Active: 2025 - Present
Summary
Following up on work with NASA and IBM on the Prithvi Geospatial Foundation Model, this project aims to explore what geospatial foundation models learn through interactive exploration of the embedding space.
Abstract
Geospatial Foundation Models (GFMs) have proliferated in the few years since their introduction, leveraging petabyte-scale Earth Observation (EO) datasets to encode complex spectral, temporal, and spatial relationships. On existing benchmarks, GFMs approach or surpass the state-of-the-art performance by traditional, purpose-built models. However, assessing pretrained models on existing performance benchmarks requires fine-tuning a purpose-built decoder and head to extract predictions from the latent representational space, decomposing high-information embeddings and increasing computational demands. Additionally, the ground reference (aka labels) of benchmark datasets can be noisy, prone to human error, and simplify real-world complexities such as uncertainty or intra-class differentiation. A new type of benchmark dataset is needed to explore, explain, and compare models’ latent space and assess how embeddings can be used for lightweight model deployment. This study introduces a benchmark multi-modal, multi-temporal dataset for Geospatial Exploration of Latent Observation Space (GELOS) for GFMs. The dataset comprises multiple observations per year of multi-sensor multi-spectral imagery, Synthetic Aperture Radar (SAR), and Digital Elevation Model (DEM) data formatted for maximum interoperability with existing GFMs. Representative samples are chosen for typical downstream tasks such as land cover classification and change detection. Rather than being used as targets for model outputs as in traditional benchmark datasets, these categories are used to explore how GFMs encode and cluster samples in the latent space.
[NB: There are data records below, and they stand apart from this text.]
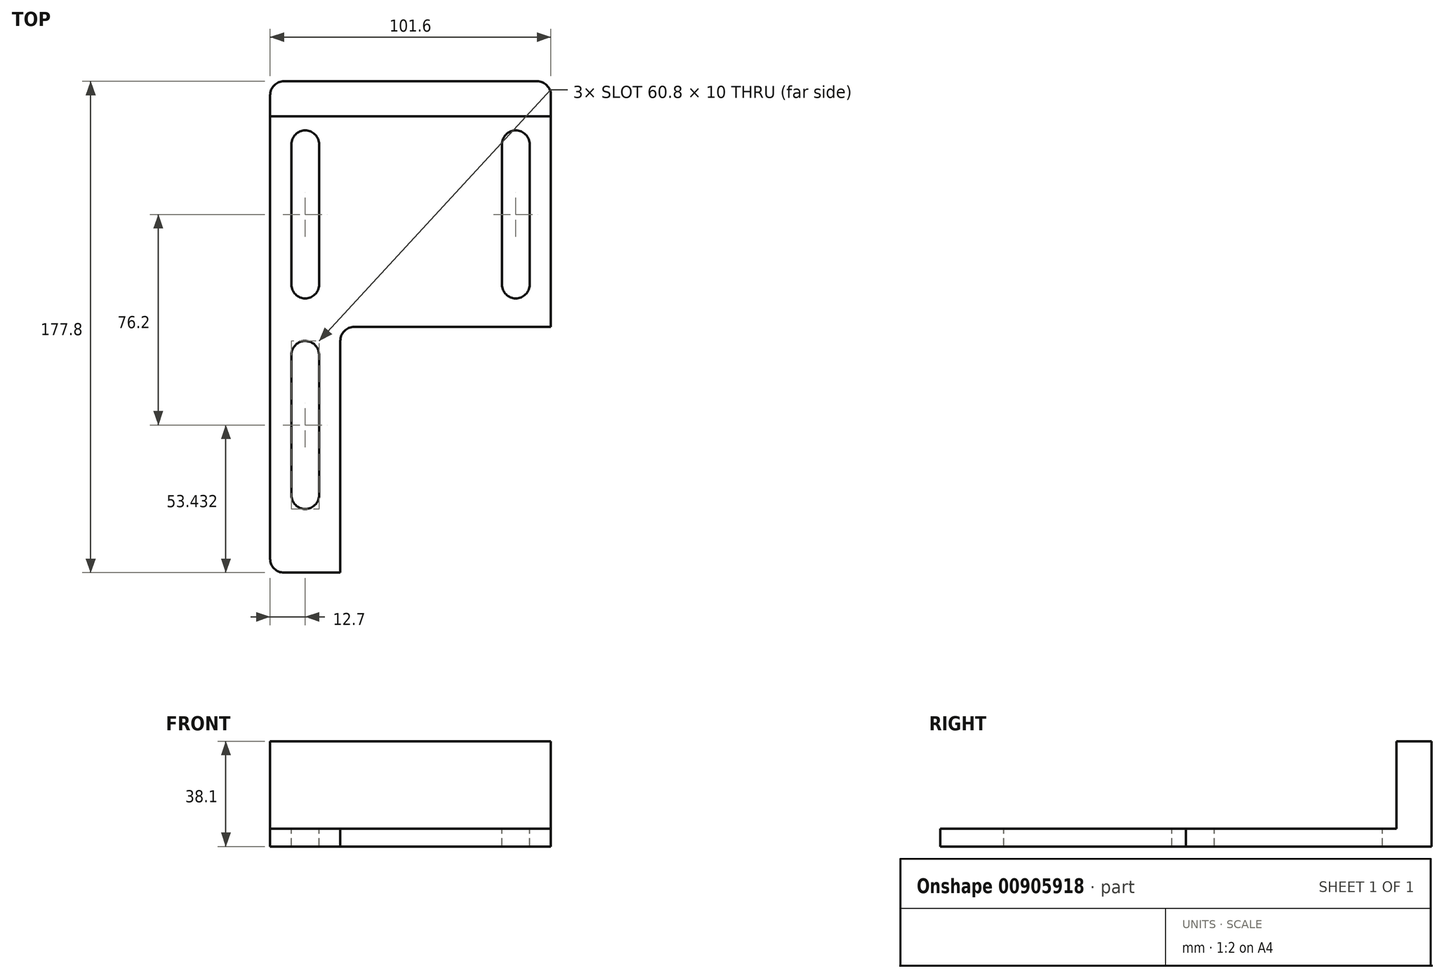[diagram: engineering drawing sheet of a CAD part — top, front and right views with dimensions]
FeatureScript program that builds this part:
annotation { "Feature Type Name" : "Feature", "Feature Type Description" : "" }
export const myFeature = defineFeature(function(context is Context, id is Id, definition is map)
    precondition{}
    {
        {
            var Q0;
            Q0=qCreatedBy(makeId("Top.planeOp"),FACE);
            var sketch = newSketch(context, id + "F0", { "sketchPlane" : qUnion([Q0])});
            skLineSegment(sketch, "E0.bottom", {"start": v(50.8, -88.9) * mm, "end": v(-50.8, -88.9) * mm});
            skLineSegment(sketch, "E0.top", {"start": v(50.8, 88.9) * mm, "end": v(-50.8, 88.9) * mm});
            skLineSegment(sketch, "E0.left", {"start": v(50.8, -88.9) * mm, "end": v(50.8, 88.9) * mm});
            skLineSegment(sketch, "E0.right", {"start": v(-50.8, -88.9) * mm, "end": v(-50.8, 88.9) * mm});
            skLineSegment(sketch, "E1.top", {"start": v(50.8, 76.2) * mm, "end": v(-50.8, 76.2) * mm});
            skLineSegment(sketch, "E1.left", {"start": v(50.8, 88.9) * mm, "end": v(50.8, 76.2) * mm});
            skLineSegment(sketch, "E1.right", {"start": v(-50.8, 88.9) * mm, "end": v(-50.8, 76.2) * mm});
            skLineSegment(sketch, "E2", {"start": v(-33.1, -10.1) * mm, "end": v(-33.1, -60.87) * mm});
            skLineSegment(sketch, "E3", {"start": v(-43.1, -10.07) * mm, "end": v(-43.1, -60.87) * mm});
            skArc(sketch, "E4", {"start": v(-43.1, -10.07) * mm, "mid": v(-38.08, -5.07) * mm, "end": v(-33.1, -10.1) * mm});
            skArc(sketch, "E5", {"start": v(-43.1, -60.87) * mm, "mid": v(-38.1, -65.87) * mm, "end": v(-33.1, -60.87) * mm});
            skLineSegment(sketch, "E6.bottom", {"start": v(-33.1, 15.33) * mm, "end": v(-43.1, 15.33) * mm});
            skLineSegment(sketch, "E6.top", {"start": v(-33.1, 66.13) * mm, "end": v(-43.1, 66.13) * mm});
            skLineSegment(sketch, "E6.left", {"start": v(-33.1, 15.33) * mm, "end": v(-33.1, 66.13) * mm});
            skLineSegment(sketch, "E6.right", {"start": v(-43.1, 15.33) * mm, "end": v(-43.1, 66.13) * mm});
            skPoint(sketch, "E6.middle", {"position": v(-38.1, 40.73) * mm});
            skLineSegment(sketch, "E7.bottom", {"start": v(43.1, 15.33) * mm, "end": v(33.1, 15.33) * mm});
            skLineSegment(sketch, "E7.top", {"start": v(43.1, 66.13) * mm, "end": v(33.1, 66.13) * mm});
            skLineSegment(sketch, "E7.left", {"start": v(43.1, 15.33) * mm, "end": v(43.1, 66.13) * mm});
            skLineSegment(sketch, "E7.right", {"start": v(33.1, 15.33) * mm, "end": v(33.1, 66.13) * mm});
            skPoint(sketch, "E7.middle", {"position": v(38.1, 40.73) * mm});
            skCircle(sketch, "E8", {"center": v(-38.1, 66.13) * mm, "radius": 5 * mm});
            skCircle(sketch, "E9", {"center": v(-38.1, 15.33) * mm, "radius": 5 * mm});
            skCircle(sketch, "E10", {"center": v(38.1, 15.33) * mm, "radius": 5 * mm});
            skCircle(sketch, "E11", {"center": v(38.1, 66.13) * mm, "radius": 5 * mm});
            skLineSegment(sketch, "E12.bottom", {"start": v(33.33, -10.75) * mm, "end": v(43.33, -10.75) * mm});
            skLineSegment(sketch, "E12.top", {"start": v(33.33, -61.55) * mm, "end": v(43.33, -61.55) * mm});
            skLineSegment(sketch, "E12.left", {"start": v(33.33, -10.75) * mm, "end": v(33.33, -61.55) * mm});
            skLineSegment(sketch, "E12.right", {"start": v(43.33, -10.75) * mm, "end": v(43.33, -61.55) * mm});
            skPoint(sketch, "E12.middle", {"position": v(38.33, -36.15) * mm});
            skArc(sketch, "E13", {"start": v(43.33, -10.75) * mm, "mid": v(38.33, -5.75) * mm, "end": v(33.33, -10.75) * mm});
            skArc(sketch, "E14", {"start": v(33.33, -61.55) * mm, "mid": v(38.33, -66.55) * mm, "end": v(43.33, -61.55) * mm});
            skLineSegment(sketch, "E15", {"start": v(-43.1, -10.07) * mm, "end": v(-50.8, -10.07) * mm});
            skLineSegment(sketch, "E16", {"start": v(43.33, -10.75) * mm, "end": v(50.8, -10.75) * mm});
            skLineSegment(sketch, "E17", {"start": v(-50.8, -88.9) * mm, "end": v(-25.4, -88.9) * mm});
            skLineSegment(sketch, "E18", {"start": v(-25.4, -88.9) * mm, "end": v(-25.4, 0) * mm});
            skLineSegment(sketch, "E19", {"start": v(-25.4, 0) * mm, "end": v(50.8, 0) * mm});
            skSolve(sketch);
        }
        {
            var Q0;
            Q0 = qSketchRegion(id + "F0", true);
            extrude(context, id + "F1", {"entities" : qUnion([Q0]), "depth" : -6.4 * mm, "offsetDistance" : 25 * mm});
        }
        {
            var Q0;
            Q0=makeQuery(id+"F0.imprint","IMPRINT",FACE,{"disambiguationData":[TD([[makeQuery(id+"F0.imprint","IMPRINT",EDGE,{"derivedFrom":sQuery(id+"F0.wireOp",EDGE,"E0.top")}),1.0]])]});
            extrude(context, id + "F2", {"entities" : qUnion([Q0]), "operationType" : NewBodyOperationType.ADD, "depth" : 31.7 * mm, "offsetDistance" : 25 * mm});
        }
        {
            var Q0;
            {var subQ3=sQuery(id+"F0.wireOp",EDGE,"E0.bottom");Q0=makeQuery(id+"F0.imprint","IMPRINT",FACE,{"disambiguationData":[TD([[makeQuery(id+"F0.imprint","IMPRINT",EDGE,{"derivedFrom":subQ3}),-1.0]])]});}
            extrude(context, id + "F3", {"entities" : qUnion([Q0]), "operationType" : NewBodyOperationType.REMOVE, "oppositeDirection" : true, "depth" : 6.4 * mm, "offsetDistance" : 25 * mm});
        }
        {
            var Q0;
            Q0=makeQuery(id+"F2.opExtrude","CAP_EDGE",EDGE,{"disambiguationData":[OSD([sQuery(id+"F0.wireOp",EDGE,"E1.top")])],"isStart":true});
            var Q1;
            {var subQ0=sQuery(id+"F0.wireOp",EDGE,"E1.left");var subQ1=sQuery(id+"F0.wireOp",EDGE,"E0.top");Q1=makeQuery(id+"F2.boolean.opBoolean","MERGE",EDGE,{"derivedFrom":[makeQuery(id+"F1.opExtrude","SWEPT_EDGE",EDGE,{"disambiguationData":[OSD([subQ1,subQ0])]}),makeQuery(id+"F2.opExtrude","SWEPT_EDGE",EDGE,{"disambiguationData":[OSD([subQ1,subQ0])]})]});}
            var Q2;
            {var subQ0=sQuery(id+"F0.wireOp",EDGE,"E1.right");var subQ1=sQuery(id+"F0.wireOp",EDGE,"E0.top");Q2=makeQuery(id+"F2.boolean.opBoolean","MERGE",EDGE,{"derivedFrom":[makeQuery(id+"F1.opExtrude","SWEPT_EDGE",EDGE,{"disambiguationData":[OSD([subQ1,subQ0])]}),makeQuery(id+"F2.opExtrude","SWEPT_EDGE",EDGE,{"disambiguationData":[OSD([subQ1,subQ0])]})]});}
            var Q3;
            Q3=makeQuery(id+"F3.boolean.opBoolean","COPY",EDGE,{"derivedFrom":makeQuery(id+"F3.opExtrude","SWEPT_EDGE",EDGE,{"disambiguationData":[OSD([sQuery(id+"F0.wireOp",EDGE,"E0.left"),sQuery(id+"F0.wireOp",EDGE,"E19")])]})});
            var Q4;
            Q4=makeQuery(id+"F3.boolean.opBoolean","COPY",EDGE,{"derivedFrom":makeQuery(id+"F3.opExtrude","SWEPT_EDGE",EDGE,{"disambiguationData":[OSD([sQuery(id+"F0.wireOp",EDGE,"E18"),sQuery(id+"F0.wireOp",EDGE,"E19")])]})});
            var Q5;
            Q5=makeQuery(id+"F3.boolean.opBoolean","COPY",EDGE,{"derivedFrom":makeQuery(id+"F3.opExtrude","SWEPT_EDGE",EDGE,{"disambiguationData":[OSD([sQuery(id+"F0.wireOp",EDGE,"E0.bottom"),sQuery(id+"F0.wireOp",EDGE,"E17"),sQuery(id+"F0.wireOp",EDGE,"E18")])]})});
            var Q6;
            Q6=makeQuery(id+"F1.opExtrude","SWEPT_EDGE",EDGE,{"disambiguationData":[OSD([sQuery(id+"F0.wireOp",EDGE,"E0.right"),sQuery(id+"F0.wireOp",EDGE,"E17")])]});
            fillet(context, id + "F4", {"entities" : qUnion([Q0, Q1, Q2, Q3, Q4, Q5, Q6]), "radius" : 5 * mm, "tangentPropagation" : true, "allowEdgeOverflow" : false});
        }
    });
Using this approach, model performance on downstream tasks can be predicted, explained, and compared, expanding our understanding of what patterns in EO data the GFMs are able to capture.
Goals
- Generate a benchmark multi-sensor, multitemporal dataset of pure land cover scenes to explore class separability and inter-class differences between models.
- Create a reusable workflow for transforming, analyzing, and visualizing embedding outputs of a range of geospatial foundation models.
- Develop measures for embedding comparison across the latent space, enabling comparative analysis of distinct models and inputs.
Outcomes
- Created benchmark dataset for embedding comparison distinguised by land cover class.
- Created reusable GELOS package, applicable to custom datasets and models.
Code Repositories
This repository contains the core analysis pipeline for GELOS, which can be applied to multiple datasets and models. Config driven for repeatable experiments to perform embedding generation → transformation → analysis → modeling → visualization.
Repository for generating the benchmark multi-sensor, multitemporal dataset of pure land cover classes. Config-driven with notebooks for demonstration and debugging. Leverages pystac to query STAC catalogues and filter for chips with all required data.
Example application of the core GELOS analysis package to the benchmark land cover dataset. Generates embeddings for multiple models, transforms, plots, and uses embeddings for simple downstream classification.
Online Stories
Sprinting to space: Goddard, NASA, and Clark’s pathbreaking work in geospatial analytics
Presented on Geospatial Exploration of Latent Embedding Space (GELOS) at the Cloud Native Geospatial sprint, collaborating on defining conventions for geospatial embeddings: https://geoembeddings.org/
Shaping the Future of Earth Science: Clark CGA at AGU 2025
Presenting at AGU 2025 for Geospatial Exploration of Latent Embedding Space (GELOS).
Conference Presentations
- Godwin, D., Khallagi, S., Balogun, R., Yao, Y., Roy, S., Ramachandran, R., Alemohammad, H. (2025, December). GELOS: A Benchmark Dataset for Geospatial Exploration of Latent Observation Space [Poster presentation]. AGU Annual Meeting 2025, New Orleans, LA, USA.